_Task_. How many lines of the entries below contain the string "linejoin"? State the number alone.

**** Records provided ****

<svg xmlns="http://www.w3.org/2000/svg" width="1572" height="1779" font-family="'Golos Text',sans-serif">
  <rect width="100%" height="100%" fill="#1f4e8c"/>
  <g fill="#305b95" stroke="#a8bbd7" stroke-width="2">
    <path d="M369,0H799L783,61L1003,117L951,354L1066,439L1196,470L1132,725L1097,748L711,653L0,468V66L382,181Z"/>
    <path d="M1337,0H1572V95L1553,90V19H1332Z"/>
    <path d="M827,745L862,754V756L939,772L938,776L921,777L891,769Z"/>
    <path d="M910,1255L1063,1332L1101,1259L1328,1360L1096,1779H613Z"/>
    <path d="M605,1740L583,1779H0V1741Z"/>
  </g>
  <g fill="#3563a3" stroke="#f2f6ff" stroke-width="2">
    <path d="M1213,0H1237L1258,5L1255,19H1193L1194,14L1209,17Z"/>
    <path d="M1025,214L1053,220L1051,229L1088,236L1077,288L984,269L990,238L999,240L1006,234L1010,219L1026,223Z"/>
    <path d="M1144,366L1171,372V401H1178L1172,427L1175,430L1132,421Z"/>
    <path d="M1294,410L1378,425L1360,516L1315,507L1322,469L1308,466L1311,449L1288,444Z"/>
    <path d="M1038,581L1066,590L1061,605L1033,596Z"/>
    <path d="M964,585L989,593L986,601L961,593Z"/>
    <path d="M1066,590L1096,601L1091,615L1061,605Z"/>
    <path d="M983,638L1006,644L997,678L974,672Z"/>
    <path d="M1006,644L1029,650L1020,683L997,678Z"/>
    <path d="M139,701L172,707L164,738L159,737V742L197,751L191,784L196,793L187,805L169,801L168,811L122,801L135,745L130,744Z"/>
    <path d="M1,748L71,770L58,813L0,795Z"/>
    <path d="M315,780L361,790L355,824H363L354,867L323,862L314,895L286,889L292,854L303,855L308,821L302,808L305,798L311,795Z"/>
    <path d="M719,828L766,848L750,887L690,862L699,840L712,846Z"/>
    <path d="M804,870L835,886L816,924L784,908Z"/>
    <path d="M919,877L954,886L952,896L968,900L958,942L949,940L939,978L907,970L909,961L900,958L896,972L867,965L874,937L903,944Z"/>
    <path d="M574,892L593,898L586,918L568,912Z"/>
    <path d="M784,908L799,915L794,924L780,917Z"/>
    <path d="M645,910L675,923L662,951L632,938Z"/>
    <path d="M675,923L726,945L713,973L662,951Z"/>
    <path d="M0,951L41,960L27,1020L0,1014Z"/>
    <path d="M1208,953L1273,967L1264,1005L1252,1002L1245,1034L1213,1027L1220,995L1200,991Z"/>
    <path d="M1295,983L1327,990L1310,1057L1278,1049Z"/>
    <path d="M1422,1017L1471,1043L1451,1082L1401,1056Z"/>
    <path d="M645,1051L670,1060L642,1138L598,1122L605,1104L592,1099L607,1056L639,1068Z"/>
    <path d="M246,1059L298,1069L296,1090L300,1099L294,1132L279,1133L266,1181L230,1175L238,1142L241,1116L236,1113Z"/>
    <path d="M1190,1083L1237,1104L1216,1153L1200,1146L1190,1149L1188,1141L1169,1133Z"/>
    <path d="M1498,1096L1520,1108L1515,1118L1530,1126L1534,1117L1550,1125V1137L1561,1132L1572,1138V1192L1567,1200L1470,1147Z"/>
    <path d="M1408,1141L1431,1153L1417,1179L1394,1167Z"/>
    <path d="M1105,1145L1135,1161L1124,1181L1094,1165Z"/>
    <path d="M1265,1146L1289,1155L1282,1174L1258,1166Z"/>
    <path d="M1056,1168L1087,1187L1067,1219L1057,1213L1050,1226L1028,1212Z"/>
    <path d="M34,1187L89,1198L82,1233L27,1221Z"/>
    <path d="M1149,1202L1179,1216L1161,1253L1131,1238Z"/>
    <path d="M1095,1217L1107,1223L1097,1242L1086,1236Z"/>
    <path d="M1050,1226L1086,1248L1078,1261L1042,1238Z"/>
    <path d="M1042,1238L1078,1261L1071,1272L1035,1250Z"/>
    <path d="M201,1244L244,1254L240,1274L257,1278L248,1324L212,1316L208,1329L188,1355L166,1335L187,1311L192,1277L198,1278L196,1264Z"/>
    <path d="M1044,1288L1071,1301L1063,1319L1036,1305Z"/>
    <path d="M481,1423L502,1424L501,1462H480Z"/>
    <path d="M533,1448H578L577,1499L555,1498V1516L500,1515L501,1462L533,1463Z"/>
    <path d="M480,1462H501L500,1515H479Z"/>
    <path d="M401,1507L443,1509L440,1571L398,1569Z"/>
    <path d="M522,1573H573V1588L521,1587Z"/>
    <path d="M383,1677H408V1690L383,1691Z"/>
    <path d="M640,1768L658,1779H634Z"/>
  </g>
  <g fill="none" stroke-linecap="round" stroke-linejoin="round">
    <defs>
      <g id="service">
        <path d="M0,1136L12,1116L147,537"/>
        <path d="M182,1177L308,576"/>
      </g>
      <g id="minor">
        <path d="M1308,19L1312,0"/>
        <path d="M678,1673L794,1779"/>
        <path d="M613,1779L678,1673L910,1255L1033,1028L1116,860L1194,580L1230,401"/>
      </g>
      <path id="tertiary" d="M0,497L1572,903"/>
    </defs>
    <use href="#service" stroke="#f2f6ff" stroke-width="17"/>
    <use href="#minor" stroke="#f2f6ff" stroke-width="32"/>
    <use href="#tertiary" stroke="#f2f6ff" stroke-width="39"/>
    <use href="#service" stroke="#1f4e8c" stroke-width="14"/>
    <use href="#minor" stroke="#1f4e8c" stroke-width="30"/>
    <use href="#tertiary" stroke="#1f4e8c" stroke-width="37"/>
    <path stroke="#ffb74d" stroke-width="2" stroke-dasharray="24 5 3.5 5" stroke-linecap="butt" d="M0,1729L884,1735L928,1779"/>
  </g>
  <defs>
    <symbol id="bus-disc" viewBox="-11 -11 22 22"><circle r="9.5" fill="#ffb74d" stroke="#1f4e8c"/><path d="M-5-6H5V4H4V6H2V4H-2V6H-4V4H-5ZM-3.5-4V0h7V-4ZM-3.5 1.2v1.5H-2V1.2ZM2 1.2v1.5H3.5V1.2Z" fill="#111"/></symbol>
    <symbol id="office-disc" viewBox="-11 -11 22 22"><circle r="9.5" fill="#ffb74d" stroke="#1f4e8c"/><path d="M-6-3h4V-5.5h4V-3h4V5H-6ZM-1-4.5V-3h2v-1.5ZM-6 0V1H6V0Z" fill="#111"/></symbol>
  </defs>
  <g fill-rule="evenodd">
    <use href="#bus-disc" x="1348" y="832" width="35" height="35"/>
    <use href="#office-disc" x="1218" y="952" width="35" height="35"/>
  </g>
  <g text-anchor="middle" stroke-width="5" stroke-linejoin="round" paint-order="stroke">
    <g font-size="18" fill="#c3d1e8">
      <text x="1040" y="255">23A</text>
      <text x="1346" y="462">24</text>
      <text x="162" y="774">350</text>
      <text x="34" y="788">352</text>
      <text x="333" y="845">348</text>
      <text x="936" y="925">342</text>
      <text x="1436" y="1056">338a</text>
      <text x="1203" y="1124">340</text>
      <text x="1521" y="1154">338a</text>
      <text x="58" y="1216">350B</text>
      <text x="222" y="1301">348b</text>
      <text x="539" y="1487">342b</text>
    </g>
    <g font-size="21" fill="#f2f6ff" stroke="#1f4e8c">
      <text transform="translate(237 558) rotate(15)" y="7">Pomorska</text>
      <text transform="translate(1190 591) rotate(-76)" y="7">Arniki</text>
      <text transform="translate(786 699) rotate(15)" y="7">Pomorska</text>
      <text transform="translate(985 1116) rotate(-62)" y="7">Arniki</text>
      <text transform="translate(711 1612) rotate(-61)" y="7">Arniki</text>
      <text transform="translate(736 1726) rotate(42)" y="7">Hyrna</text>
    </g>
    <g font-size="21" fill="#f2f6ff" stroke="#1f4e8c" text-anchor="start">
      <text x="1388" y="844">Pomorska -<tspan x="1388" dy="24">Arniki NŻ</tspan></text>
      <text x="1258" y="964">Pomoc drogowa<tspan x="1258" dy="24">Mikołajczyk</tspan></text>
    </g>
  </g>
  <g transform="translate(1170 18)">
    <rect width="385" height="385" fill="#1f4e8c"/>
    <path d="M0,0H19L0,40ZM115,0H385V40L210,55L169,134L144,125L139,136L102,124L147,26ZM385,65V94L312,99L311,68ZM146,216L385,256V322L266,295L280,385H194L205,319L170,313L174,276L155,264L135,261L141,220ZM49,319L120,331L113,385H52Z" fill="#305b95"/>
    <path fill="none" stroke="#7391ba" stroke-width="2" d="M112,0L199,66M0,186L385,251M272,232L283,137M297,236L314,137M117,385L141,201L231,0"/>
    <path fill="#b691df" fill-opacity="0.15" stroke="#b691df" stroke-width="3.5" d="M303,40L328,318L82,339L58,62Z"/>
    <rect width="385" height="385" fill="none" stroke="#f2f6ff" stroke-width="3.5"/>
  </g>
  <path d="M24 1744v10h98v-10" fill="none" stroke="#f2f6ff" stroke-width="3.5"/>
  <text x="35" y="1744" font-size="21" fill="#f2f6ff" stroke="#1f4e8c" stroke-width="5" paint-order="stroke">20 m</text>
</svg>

****

_Written answer_. 2